Shatkala Govinda Marar, who had perfected the artwork of singing in six tempos, travelled along with his tambura, ganjira and edakka
The compositions of legendary vaggeyakaras had been disseminated primarily by way of their disciples. This was true of the Music Trinity in addition to of Swati Tirunal, whose court docket entertained musicians of all genres. However this isn’t true of their modern, Shatkala Govinda Marar. He was an ascetic and an itinerant musician, who lived a life singing in regards to the glories of god, and he didn’t have a retinue of disciples following him.
The 2-storey constructing adjoining to the Sree Perumthrikkovil temple in Ramamangalam, Ernakulam district, is a becoming memorial to the saint-musician. The not too long ago renovated mansion, which belongs to Shatkala Govinda Marar Smaraka Kala Samithy, will full 4 a long time on October 8.
Born in 1798 at Ramamangalam in a conventional Marar household, it was Govinda Marar’s responsibility to carry out kottippadiseva, singing and beating on the edakka drum on the sopanam, the steps resulting in the sanctum of the temple in Ramamangalam. Not solely is the Ramamangalam bani of Sopana Sangeetham distinctive, the percussion ensemble, Parishavadyam, and the uncommon instrument, Kudukka Vina, even have their origin right here.
Through the years, it turned Marar’s ardour to sing in all temples. He visited all of the temples within the state of Travancore, armed along with his seven-stringed tambura, a ganjira and an edakka.
The Shatkala Govinda Marar Smaraka Samithy at Ramamangalam
Assembly Swati Tirunal
His travels took him to Swati Tirunal, an important patron of music. The king was fascinated by Marar’s devotion and singing type. Swati Tirunal was well-versed in Sopana Sangeetham, since his household had many well-known Kathakali playwrights (the libretto in Kathakali is rendered in Sopana ragas). Additionally, students have identified that every one Manipravala compositions of Swati Tirunal are within the Sopana type.

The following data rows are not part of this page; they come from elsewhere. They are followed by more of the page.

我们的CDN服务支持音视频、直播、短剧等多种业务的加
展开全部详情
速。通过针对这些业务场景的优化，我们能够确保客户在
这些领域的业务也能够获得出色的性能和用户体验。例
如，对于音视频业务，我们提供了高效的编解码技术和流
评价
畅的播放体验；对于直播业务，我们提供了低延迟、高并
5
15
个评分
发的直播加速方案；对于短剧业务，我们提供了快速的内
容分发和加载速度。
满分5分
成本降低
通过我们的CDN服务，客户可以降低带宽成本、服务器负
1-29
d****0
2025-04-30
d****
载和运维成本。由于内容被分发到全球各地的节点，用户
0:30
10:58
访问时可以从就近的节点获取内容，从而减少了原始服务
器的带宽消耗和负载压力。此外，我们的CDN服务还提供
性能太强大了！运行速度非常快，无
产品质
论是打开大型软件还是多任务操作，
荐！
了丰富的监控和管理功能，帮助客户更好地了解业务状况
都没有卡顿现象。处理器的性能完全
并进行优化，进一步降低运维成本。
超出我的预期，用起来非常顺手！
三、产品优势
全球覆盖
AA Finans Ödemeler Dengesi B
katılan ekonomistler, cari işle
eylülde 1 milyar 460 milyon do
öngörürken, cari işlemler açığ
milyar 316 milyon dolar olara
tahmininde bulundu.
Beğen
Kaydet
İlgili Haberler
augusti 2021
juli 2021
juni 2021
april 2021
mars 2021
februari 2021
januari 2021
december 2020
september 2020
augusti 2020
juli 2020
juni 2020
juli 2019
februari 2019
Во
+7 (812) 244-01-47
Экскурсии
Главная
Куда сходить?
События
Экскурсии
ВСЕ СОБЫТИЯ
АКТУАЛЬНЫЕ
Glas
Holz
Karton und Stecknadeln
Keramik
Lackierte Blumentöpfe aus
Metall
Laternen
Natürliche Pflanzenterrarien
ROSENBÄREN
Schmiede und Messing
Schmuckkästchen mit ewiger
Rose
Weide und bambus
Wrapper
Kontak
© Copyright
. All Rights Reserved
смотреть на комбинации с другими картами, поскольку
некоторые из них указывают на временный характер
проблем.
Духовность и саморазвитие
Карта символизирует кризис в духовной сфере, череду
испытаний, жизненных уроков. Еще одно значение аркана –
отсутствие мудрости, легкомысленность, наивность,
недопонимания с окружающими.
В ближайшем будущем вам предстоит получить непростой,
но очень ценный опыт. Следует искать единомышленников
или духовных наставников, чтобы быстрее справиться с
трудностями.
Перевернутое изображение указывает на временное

The king requested Marar to sing the Sopana raga Puraneeru. Marar rendered a kirtana, strumming the tambura strings along with his proper hand and beating the ganjira, held by his toes, along with his left hand. Impressed by his flawless singing and dexterity, the king offered Marar with a pennant, which he tied to his tambura. It stayed there until his dying.
Marar then reached Tyagaraja’s abode as an emissary of King Swati Tirunal, apparently to ask him to the palace, however the composer of ‘Nidhichala sukhama’ gently refused. Marar, nonetheless, was allowed to sing earlier than the composer and his disciples — a uncommon privilege.
He sprang a shock by singing the eighth Ashtapadi, ‘Chandanacharchitha Neela Kale Bharam’, in Pantuvarali raga in six tempos — hitherto unparalleled within the historical past of music. This fetched him the sobriquet ‘Shatkala.’ Impressed by his prowess, Tyagaraja requested his disciples to sing his composition ‘Entharo mahanubhavulu’ in Sri ragam for Marar.
Then, Marar continued his musical journey, until he breathed his final at Pandharpur in 1843.
There have been many makes an attempt to salvage Marar’s compositions, however Trikampuram Krishnankutty Marar’s efforts alone bore fruit, that too in the direction of the tip his life. A descendant from the matrilineal facet of Govinda Marar’s household, Krishnankutty Marar was an authority on the temple arts of Kerala. It was solely just a little earlier than his dying in 2013 that he might gather the 5 compositions of Govinda Marar, historically often known as ‘Shatkala Govinda Pancharatnam,’ the authenticity of which was confirmed by students like Kavalam Narayana Panicker.
As a part of its initiatives to popularise these compositions, Kala Samithy offered them in Mohiniyattom, choreographed by Jayaprabha Menon from the Kavalam Faculty of dance.
Composed in Sopana ragas, all however one is about to Chembada. The primary one ‘Ksheerasagara vasa,’ in Kedaragowla, is an invocation to Narasimha, the presiding deity of Ramamangalam temple. The second is a Devi stuti, ‘Balachandra vibhushini’, in Arabhi. Surprisingly, the goddess talked about within the composition is the one at Kanyakubja in Uttar Pradesh. The third and fourth are in reward of Siva — ‘Palayamam parvatheesa’ in Anandabhairavi and ‘Thungapingajadha’ in Bhupalam. The latter depicts Siva in his tandava temper and has been set to tripuda tala, maybe to spotlight the tandava facet.
The fifth tune is ‘Sree Kurumbepaahi’ in Mohanam on the deity at Kuzhuppallikkavu temple close to Ramamangalam. The day shouldn’t be far when Shatkala Govinda Marar’s Pancharatnam can even be heard on the live performance stage.
The author and tradition critic is a educated musician.